Ein kaiserliches Gericht?

Wir Europäer haben uns noch nie so richtig für das doch etwas gewöhnungsbedürftige Gericht „Schwalbennestersuppe“ begeistern können, obwohl es zumindest im deutschsprachigen Raum schon seit mindestens 250 Jahren bekannt ist. So berichtet der bayerische Historiker und Biograph des österreichischen Kaisers Joseph II., Felix Joseph Lipowsky, in seinem 1833 erschienen Werk „Leben und Thaten des Maximilian Joseph III.“, dass anlässlich der Vermählung des Monarchen mit der bayerischen Prinzessin Maria Josepha Antonia 1765 in München beim Hochzeitsmahl, als einer von vielen Gängen, auch Schwalbennestersuppe gereicht wurde: „Mittags war eine große offene Tafel bei Hofe, wo eine aus indianischen Vogel-(Schwalben-)Nestern verfertigte Suppe, als eine Seltenheit in Europa, aufgetischt ist worden, die 6000 Gulden gekostet hat, von der auch aus der Hof-Küche an Hof- und Staatsbeamte, dann an Honoratioren und Bürger Münchens zu halben und ganzen Massen abgegeben worden, um solche kostbare Suppe zu versuchen, daher hiervon in Bayern noch die Rede ist.“ Schwalbennestersuppe war also damals auch bei uns eine sehr kostspielige Angelegenheit, wenn man bedenkt, dass das Jahreseinkommen eines Handwerkers in dieser Zeit zwischen 100 und 200 Gulden lag.


Heute deckt Indonesien rund 70 Prozent des weltweiten Bedarfs an Schwalbennestern, gefolgt von Malaysia mit 20 Prozent.
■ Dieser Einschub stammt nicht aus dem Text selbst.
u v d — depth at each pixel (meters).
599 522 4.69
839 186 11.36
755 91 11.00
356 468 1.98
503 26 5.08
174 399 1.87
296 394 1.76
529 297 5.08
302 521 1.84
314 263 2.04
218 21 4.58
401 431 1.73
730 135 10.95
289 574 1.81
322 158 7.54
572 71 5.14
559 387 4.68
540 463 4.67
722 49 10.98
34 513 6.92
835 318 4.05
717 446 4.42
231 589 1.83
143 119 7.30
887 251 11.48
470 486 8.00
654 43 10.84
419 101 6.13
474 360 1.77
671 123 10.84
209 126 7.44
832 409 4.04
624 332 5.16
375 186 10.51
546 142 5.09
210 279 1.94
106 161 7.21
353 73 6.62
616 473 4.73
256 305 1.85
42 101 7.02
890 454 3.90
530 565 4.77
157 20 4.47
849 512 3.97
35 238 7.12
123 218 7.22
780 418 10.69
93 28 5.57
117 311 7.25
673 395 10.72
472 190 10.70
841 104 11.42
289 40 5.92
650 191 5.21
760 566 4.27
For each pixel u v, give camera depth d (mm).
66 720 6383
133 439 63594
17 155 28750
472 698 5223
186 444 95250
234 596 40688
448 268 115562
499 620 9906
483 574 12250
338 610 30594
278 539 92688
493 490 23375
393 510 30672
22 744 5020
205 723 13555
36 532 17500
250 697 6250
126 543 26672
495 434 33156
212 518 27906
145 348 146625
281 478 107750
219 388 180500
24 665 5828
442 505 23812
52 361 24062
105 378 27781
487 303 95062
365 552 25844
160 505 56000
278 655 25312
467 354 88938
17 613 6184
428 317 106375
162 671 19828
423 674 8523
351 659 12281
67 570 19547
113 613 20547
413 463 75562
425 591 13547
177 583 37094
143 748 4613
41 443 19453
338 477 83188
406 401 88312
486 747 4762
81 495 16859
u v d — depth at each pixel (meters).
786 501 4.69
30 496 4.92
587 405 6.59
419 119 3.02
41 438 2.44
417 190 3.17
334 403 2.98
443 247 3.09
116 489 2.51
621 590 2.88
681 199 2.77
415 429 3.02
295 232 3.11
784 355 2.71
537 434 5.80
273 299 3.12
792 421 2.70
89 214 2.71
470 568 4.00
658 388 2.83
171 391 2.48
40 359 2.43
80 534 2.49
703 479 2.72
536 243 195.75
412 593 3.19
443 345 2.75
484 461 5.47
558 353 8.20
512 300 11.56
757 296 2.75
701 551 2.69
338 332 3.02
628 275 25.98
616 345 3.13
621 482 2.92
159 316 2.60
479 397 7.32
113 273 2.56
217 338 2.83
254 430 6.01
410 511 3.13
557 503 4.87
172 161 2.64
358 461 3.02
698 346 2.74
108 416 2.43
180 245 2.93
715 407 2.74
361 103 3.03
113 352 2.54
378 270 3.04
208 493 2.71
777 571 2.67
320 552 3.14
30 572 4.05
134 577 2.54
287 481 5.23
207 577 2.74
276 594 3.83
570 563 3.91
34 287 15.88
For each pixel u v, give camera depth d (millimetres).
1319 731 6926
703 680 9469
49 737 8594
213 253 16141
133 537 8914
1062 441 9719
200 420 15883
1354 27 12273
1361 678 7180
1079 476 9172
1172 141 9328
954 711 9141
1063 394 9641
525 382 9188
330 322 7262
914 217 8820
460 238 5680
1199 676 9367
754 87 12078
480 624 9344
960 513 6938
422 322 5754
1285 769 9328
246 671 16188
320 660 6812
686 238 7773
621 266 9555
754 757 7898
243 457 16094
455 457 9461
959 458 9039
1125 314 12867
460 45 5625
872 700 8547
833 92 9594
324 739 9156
Der weltweite Umsatz betreffend Schwalbennestersuppe liegt selbst nach konservativen Schätzungen bei über fünf Milliarden US-Dollar.

Die Zubereitung der Suppe ist relativ kompliziert und zeitaufwendig. Nach der Ernte werden die Nester zunächst sehr sorgfältig von Fremdkörpern wie Federn gereinigt und anschließend in kaltem Wasser eingeweicht. Da der Vogelspeichel kaum über Eigengeschmack verfügt, werden die Nester anschließend zusammen mit Kalbfleisch in einer kräftigen Hühnerbrühe gekocht. Durch diesen Vorgang lösen sich die Nester auf und verleihen der Suppe eine leicht gelatinöse Textur. Abgeschmeckt wird mit Sherry oder Brandy.